Delphine Brulez, winemaker at Champagne Louise Brison, hails from the Aube, a southwestern enclave in Champagne that has always had a touch of a rebellious streak. Closer in geography, soil, and spirit to Burgundy than to Reims, many winemakers here are leading the grower-producer revolution that is focusing on terroir—that is, single-vineyard, single-vintage, even single-varietal Champagne—in a region where blending has defined the style for centuries. The Aube is, at the very least, making us rethink what we know about Champagne.
It’s within this context that we find Champagne Louise Brison, a family winery in the town of Noé-les-Mallets making beautiful vintage-focused Champagnes. Delphine Brulez is the great-granddaughter of Louise Brison, who started the family vineyards with one hectare of grapes. Delphine’s father, Francis, began making wine in 1991, and his philosophy of showcasing terroir has defined the winery. Delphine says, “We have a special exposition, on a beautiful hill. We make only vintage Champagne. That’s the best way to have a real picture of terroir, and of the weather. If you want to have a real picture you have to take weather into consideration. We don’t do any year blends. We work like Burgundy. We are closer to Burgundy. We studied in Burgundy. It’s a big influence.”
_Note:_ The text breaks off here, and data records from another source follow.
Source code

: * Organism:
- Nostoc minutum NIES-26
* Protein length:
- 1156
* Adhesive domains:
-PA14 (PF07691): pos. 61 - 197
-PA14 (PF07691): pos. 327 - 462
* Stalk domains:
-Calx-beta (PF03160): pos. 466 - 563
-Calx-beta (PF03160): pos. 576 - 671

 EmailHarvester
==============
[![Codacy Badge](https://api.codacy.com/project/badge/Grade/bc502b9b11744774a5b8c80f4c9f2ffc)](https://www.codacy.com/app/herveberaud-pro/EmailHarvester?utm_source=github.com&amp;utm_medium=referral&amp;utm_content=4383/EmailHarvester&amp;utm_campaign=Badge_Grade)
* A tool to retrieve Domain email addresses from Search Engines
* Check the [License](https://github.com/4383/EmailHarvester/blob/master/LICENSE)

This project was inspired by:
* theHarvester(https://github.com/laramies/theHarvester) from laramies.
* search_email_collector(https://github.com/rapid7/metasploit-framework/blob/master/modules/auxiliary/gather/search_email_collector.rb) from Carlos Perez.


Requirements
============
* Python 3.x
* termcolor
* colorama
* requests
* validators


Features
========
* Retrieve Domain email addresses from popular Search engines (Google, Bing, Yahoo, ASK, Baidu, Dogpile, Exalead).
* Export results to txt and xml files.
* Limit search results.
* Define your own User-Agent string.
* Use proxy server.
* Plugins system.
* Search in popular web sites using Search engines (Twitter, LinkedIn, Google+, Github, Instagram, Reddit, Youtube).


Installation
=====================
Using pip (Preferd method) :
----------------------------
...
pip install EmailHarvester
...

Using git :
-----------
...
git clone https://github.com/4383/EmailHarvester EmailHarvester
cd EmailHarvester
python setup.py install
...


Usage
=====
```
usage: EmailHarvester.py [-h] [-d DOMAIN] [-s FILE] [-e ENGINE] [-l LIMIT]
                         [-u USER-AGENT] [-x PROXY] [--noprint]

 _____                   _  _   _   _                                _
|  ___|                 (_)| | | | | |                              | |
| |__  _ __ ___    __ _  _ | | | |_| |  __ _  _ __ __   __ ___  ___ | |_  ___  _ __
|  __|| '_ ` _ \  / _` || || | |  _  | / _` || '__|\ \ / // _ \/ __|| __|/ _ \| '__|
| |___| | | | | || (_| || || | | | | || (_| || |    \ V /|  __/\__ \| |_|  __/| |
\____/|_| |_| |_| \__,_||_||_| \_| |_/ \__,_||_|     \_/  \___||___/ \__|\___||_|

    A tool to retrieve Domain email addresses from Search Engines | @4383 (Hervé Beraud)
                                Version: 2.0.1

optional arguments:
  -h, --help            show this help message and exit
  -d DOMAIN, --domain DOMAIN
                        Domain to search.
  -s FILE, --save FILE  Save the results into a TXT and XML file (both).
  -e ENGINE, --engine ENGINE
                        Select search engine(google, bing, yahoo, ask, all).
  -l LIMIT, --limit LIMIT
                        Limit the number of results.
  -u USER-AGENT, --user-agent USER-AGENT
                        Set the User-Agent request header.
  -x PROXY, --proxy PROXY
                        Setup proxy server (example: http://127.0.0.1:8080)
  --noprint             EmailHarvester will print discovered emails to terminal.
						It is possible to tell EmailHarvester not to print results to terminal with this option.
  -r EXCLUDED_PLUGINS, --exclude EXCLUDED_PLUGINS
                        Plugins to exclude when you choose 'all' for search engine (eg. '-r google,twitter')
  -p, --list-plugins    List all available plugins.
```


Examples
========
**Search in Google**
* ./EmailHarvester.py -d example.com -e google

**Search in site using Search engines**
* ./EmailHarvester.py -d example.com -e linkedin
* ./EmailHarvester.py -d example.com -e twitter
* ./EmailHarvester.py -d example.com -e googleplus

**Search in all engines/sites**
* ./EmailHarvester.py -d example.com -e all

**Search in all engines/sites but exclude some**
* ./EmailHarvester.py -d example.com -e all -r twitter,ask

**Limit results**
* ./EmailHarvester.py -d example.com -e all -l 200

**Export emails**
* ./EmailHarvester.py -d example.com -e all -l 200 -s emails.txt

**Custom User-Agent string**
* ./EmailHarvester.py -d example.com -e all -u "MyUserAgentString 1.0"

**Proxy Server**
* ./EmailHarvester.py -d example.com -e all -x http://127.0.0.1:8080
The respect for the vintage has informed their decision to hold all their wines back for five years before release, plus an extra year for the Blanc de Blancs. Delphine says their wines need this time in bottle, and that the 2012 vintage is looking excellent for ageing: “The 2012 vintage was amazing, very fresh, great potential. For good aging you have to have acidity. It’s a natural preservative. You have to have complexity, structure, and flavor. You have those three parts in 2012, much like the 2002 vintage, which is still the best of the best since we began. When it reaches its full potential, you’ll get flavors like quince and honey. When it’s younger it’s a completely different flavor, more fruit forward. In a sunnier vintage like 2009 you get more apricot, and in a fresher vintage like 2012 you get more citrus flavors. The range of flavors is completely different. If you make a standard, blended Champagne you can’t see that because it’s sold at maybe two years old and the wine has no time to age, and if it’s blended they can manipulate the flavor.”
To this end, farming is crucial. If the yield is too high, the concentration won’t be right and it won’t be ageable. The average age of the vines is important, as fruit from only young vines won’t make an ageable wine, either. Plus young vines are vulnerable to storms, which have become more violent and unpredictable each year, especially in the last ten, due to climate change. This year, for instance, her vineyards were plagued by summer storms and hail, and she expects they’ll lose up to 75 percent of their crop. Luckily the third that is left will be very high quality, but it will nonetheless be a difficult year. Weather impacts a grower-producer in a very particular way. Large Champagne houses have reserves from which they can blend if one vintage is bad, or perhaps they can find other sources of fruit. But to Delphine it is so important to encapsulate what happens in each year. She says: “Each year has a right to exist, but not each is the year of the century.”
They farm organically—not manipulating their land with chemical pesticides or fertilizers. “The goal is quality. It’s all about the next generation. Each year we think about what we can improve, for the future, for the environment,” Delphine says. “My dad has been working the same soil for over 30 years. When you use a lot of chemicals and then stop, the vines need maybe 10 years to recover. Like if you stop an antibiotic, it takes along time for your body to recover. Healthy soil has a lot of microorganisms. When you go organic, you have to be prepared. You must begin somewhere.” Currently, organic growers comprise only 1.3 percent in Champagne.
Delphine has two young sons who might be the next generation, though she’s making no demands. “My dad didn’t tell me I had to be the next generation. It just happened piece by piece, working the vines, growing up with it, and I caught the virus. We don’t work for us, we work for the next generation. We hope our children will be the next generation but I won’t force them. We have a very hard job. It can be difficult. But it’s so much more. Each day when I wake up I do something different. Go to the vines, go to the cellar. The variety is so important that the job is perfect for me. I studied the production side but we are just two with my father, so we have to do everything.”
Whatever may happen with the next generation, Delphine is a strong leader in this one, bringing this generation’s ideas of sustainable farming and terroir-driven wines to the fore of the conversation. Delphine is part of a group called Les Fa’bulleuses, a winemaking collective comprising women who occupy leadership roles. She says, “The taboo of taking the family estate when you are a woman is not there anymore, but it’s still not easy. You have to have a strong temperament. We are all winemakers in different terroir in Champagne. We are in the same situation so we all work together. It’s nice to be together to share and solve problems together.” This group is part of a new generation who wants to make a real difference in Champagne, who wants to represent their terroir. “We have the quality. We know our terroir. It’s the future. We are small compared to big brands, but we sell something that is so real and important for us.”